# TEXT BLOCK
So on Sunday afternoons, following the Sunday morning services that we had communion, the deacons of the church fanned out across our little town and brought a communion kit with bread and grape juice to those people so they could also partake.

The deacons spent a few minutes talking with them, read scripture and prayed, reminded them of the church’s love and concern for them, and then shared the bread and the juice with them. It was beautiful and so much the epitome of the church and the sacrament.

And theologically, what could possibly be the problem? They were members/attenders of the church, unable to physically attend and we, as the church, went to them on the days we celebrated communion to include them in the spirit of community and joint celebration of the sacrament.

Fast forward.

You’re celebrating communion as a church in the 2020s, and you have people unable to attend in person who are joining you online. They may be in a hospital, in a nursing home, a shut-in, traveling on business in a hotel room, on vacation and watching as a family, or living in a place where they have no church home and the online service has been their lifeline—becoming the only church home they are able to have.

# Saved data entries
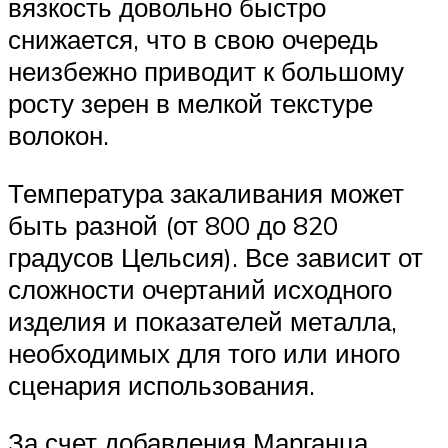
вязкость довольно быстро
снижается, что в свою очередь
неизбежно приводит к большому
росту зерен в мелкой текстуре
волокон.
Температура закаливания может
быть разной (от 800 до 820
градусов Цельсия). Все зависит от
сложности очертаний исходного
изделия и показателей металла,
необходимых для того или иного
сценария использования.
За счет добавления Марганца,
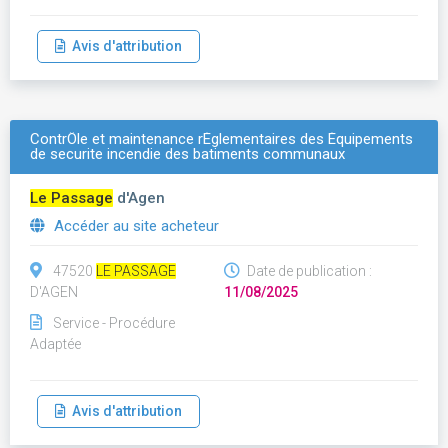
Avis d'attribution
ContrÔle et maintenance rÉglementaires des Équipements
de securite incendie des batiments communaux
Le Passage
d'Agen
Accéder au site acheteur
47520
LE PASSAGE
Date de publication :
D'AGEN
11/08/2025
Service - Procédure
Adaptée
Avis d'attribution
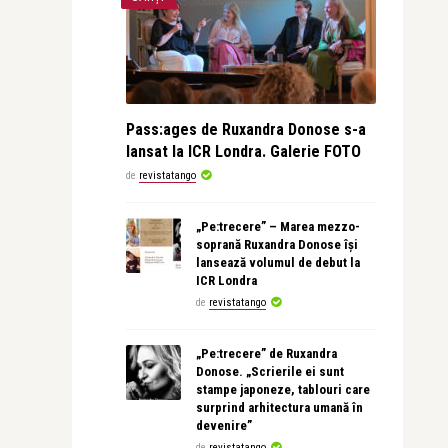
Pass:ages de Ruxandra Donose s-a
lansat la ICR Londra. Galerie FOTO
de
revistatango
„Pe:trecere” – Marea mezzo-
soprană Ruxandra Donose își
lansează volumul de debut la
ICR Londra
de
revistatango
„Pe:trecere” de Ruxandra
Donose. „Scrierile ei sunt
stampe japoneze, tablouri care
surprind arhitectura umană în
devenire”
de
revistatango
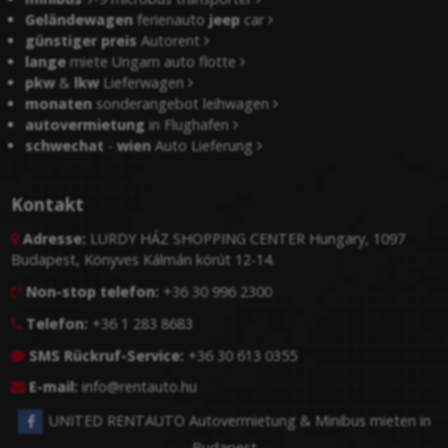
Geländewagen
ferienauto
jeep
car
günstiger preis
Autorent
lange
miete Ungarn auto flotte
pkw
&
lkw
Lieferwagen
monaten
sonderangebot leihwagen
autovermietung
in Flughafen
schwechat
-
wien
Auto Lieferung
Kontakt
Adresse:
LURDY HÁZ SHOPPING CENTER Hungary, 1097

Budapest, Könyves Kálmán körút 12-14.
Non-stop telefon:
+36 30 996 2300

Telefon:
+36 1 283 8683

SMS Rückruf-Service:
+36 30 613 0355

E-mail:
info@rentauto.hu

UNITED RENTAUTO Autovermietung & Minibus mieten in
Budapest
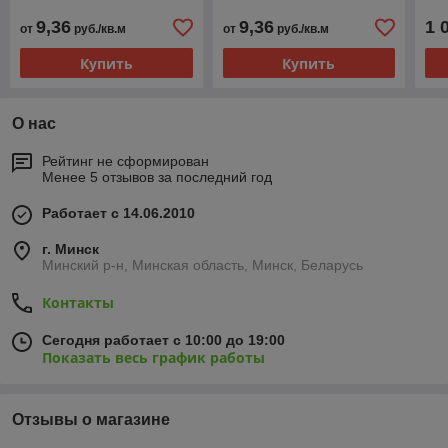
9,36
9,36
1 
от
руб./кв.м
от
руб./кв.м
Купить
Купить
О нас
Рейтинг не сформирован
Менее 5 отзывов за последний год
Работает с 14.06.2010
г. Минск
Минский р-н, Минская область, Минск, Беларусь
Контакты
Сегодня работает с 10:00 до 19:00
Показать весь график работы
Отзывы о магазине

# ACTIVITY
In the communion passage, list everything the deacons did during their visits with the people who could not attend.

# ANSWER SECTION
- Spent a few minutes talking with them
- Read scripture
- Prayed
- Reminded them of the church's love and concern for them
- Shared the bread and the juice with them